Оба задумались, теряясь в догадках. Несколько дней до этого во время походов на директрису, когда большая часть солдат занималась бессмысленными работами по выкорчевыванию деревьев, растущих близко к танковым дорожкам, отдельная группа из нескольких человек удалялась в лес и нарубала тонкие берёзовые поленья.
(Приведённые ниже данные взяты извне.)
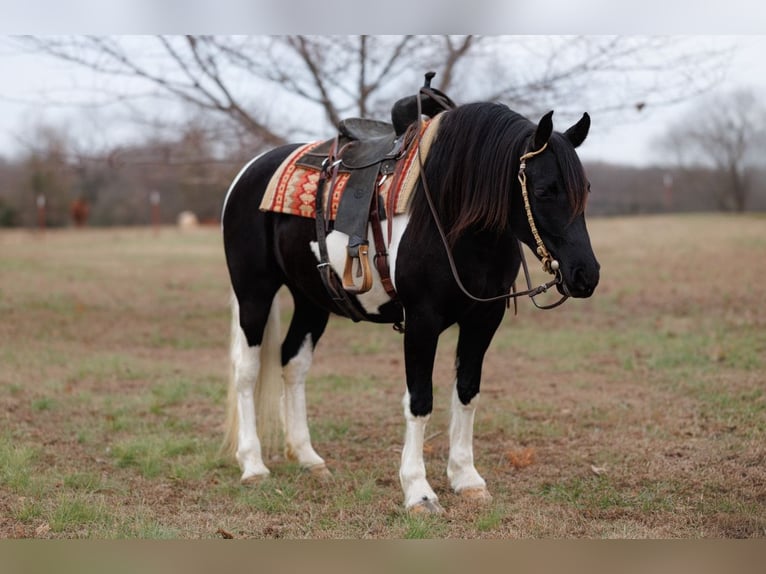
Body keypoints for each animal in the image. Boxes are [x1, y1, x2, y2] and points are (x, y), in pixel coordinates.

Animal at [220, 99, 600, 514]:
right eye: (545, 190)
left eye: (586, 189)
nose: (586, 274)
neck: (451, 218)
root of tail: (251, 170)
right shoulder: (421, 321)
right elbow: (420, 400)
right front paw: (419, 490)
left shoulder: (484, 319)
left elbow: (467, 392)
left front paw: (467, 478)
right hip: (254, 292)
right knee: (246, 371)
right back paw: (253, 465)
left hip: (311, 300)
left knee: (293, 363)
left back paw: (308, 458)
Далее в течение пары дней двое бойцов стругали из этих пней определённых размеров муляжи противотанковых гранат. Ящик с этими макетами находился в строю, ещё двое курсантов несли бронежилеты, шлемы и автоматы.
Когда рота вышла из леса, взору бойцов открылось бескрайнее перепаханное поле с редкими на нём возвышениями, широкими лужами бурой няши и одинокими деревцами. Поле то было не крестьянское с посевами, вспаханное ровно и заботливо, а военное, учебное, и всюду на нём видно было борозду от танковых траков, клочья вырванной на поворотах земли в смеси с жухлой травой, тонкие передавленные деревца, вжатые тяжестью смертоносной машины в глиняную почву. В некоторых местах в поле развевались небольшие красные и белые флажки, неподалёку от них сновали офицеры, а в одном месте в стороне замерли унылыми чёрными пятнами обшарпанные танки.